The statements in this section merely provide background information related to the present disclosure and may not constitute prior art.
Composite materials, in particular panels used in aeronautical applications, proximate to the engines, are intended for operation at temperatures below a maximum threshold. These panels, whether forming one single layer or used in a sandwich structure comprising a central core such as honeycomb covered with two external skins or face sheets, include unique mechanical characteristics and a reduced mass, and may take various shapes.
However, subsequent to thermal events comprising an increase of temperature above a maximum threshold, and depending on the exposure times, some damage to the materials of the panels may occur, which may reduce the structural strength characteristics. Thus, it is desirable to be able to characterize the level of the material damage during maintenance operations in order to increase safety.
In order to carry out inspection on these composite materials, it is known to apply a primary paint over the surface, in particular a polyurethane paint, which will undergo color transformations during thermal events.
A first known method for damage assessment consists in visually studying the discoloration of the primary paint in order to deduce therefrom some level of evolution of the material. This method gives a qualitative indication, but does not allow for an accurate quantitative measurement of the damage.
Another known non-destructive method, in particular presented by the documents EP-A1-2343531 and US-A1-20110001047, performs an analysis of the discoloration of a primary paint by a technique based on infrared spectrometry.
In particular, the second mentioned document presents the following method: after having carried out a calibration model, infrared radiation is emitted on a point of the surface of the material to be analyzed; then, the diffused reflection spectrum of this surface is measured; and by considering on this spectrum a criterion which is compared to the calibration model, a history of the thermal or chemical aspects of the coating is assessed, in order to deduce therefrom a condition of the composite material supporting it.
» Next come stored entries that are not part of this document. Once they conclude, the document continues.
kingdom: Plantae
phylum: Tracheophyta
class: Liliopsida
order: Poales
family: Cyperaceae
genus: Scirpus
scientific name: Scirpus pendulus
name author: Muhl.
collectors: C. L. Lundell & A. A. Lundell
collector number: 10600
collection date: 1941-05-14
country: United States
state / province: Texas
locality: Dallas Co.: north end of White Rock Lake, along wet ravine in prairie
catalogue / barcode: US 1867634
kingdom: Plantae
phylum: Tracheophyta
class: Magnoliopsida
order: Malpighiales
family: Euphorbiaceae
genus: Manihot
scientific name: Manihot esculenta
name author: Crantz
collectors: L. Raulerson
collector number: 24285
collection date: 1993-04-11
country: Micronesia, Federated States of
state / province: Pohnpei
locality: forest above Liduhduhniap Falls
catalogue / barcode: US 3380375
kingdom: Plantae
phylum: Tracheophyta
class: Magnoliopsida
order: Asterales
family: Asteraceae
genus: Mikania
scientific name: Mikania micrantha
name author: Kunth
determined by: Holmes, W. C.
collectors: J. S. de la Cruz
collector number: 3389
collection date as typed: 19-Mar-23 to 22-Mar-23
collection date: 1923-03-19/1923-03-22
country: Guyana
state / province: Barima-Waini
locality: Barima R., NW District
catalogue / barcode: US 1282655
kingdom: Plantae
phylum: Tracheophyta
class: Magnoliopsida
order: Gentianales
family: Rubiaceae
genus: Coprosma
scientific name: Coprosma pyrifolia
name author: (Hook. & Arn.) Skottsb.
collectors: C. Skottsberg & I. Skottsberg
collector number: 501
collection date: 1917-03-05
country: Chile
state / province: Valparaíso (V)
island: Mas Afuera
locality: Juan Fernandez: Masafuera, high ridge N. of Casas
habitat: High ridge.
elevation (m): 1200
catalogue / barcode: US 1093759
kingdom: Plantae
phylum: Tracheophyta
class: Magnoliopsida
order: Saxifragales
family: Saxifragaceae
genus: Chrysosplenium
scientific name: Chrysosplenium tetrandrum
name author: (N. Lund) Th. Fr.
Nonetheless, this method is complex to carry out, and the obtained results highly depend on the implementation of the primary paint. In particular, thickness variations of the coating layer, of its polymerization cycle, of the number of deposited layers or of the surface condition, will disturb the infrared reflection. The results as well as the conclusions related to the damage to the material are not accurate.
Other known non-destructive methods for assessing the damage to the materials use in particular ultrasonic or thermographic conventional techniques which allow in particular detecting detachments between the layers of the materials. Thus, it is possible, for example, to control the detachment between the skin and the core of a panel comprising a sandwich structure. Nonetheless, this method does not allow assessing the condition of the material by itself.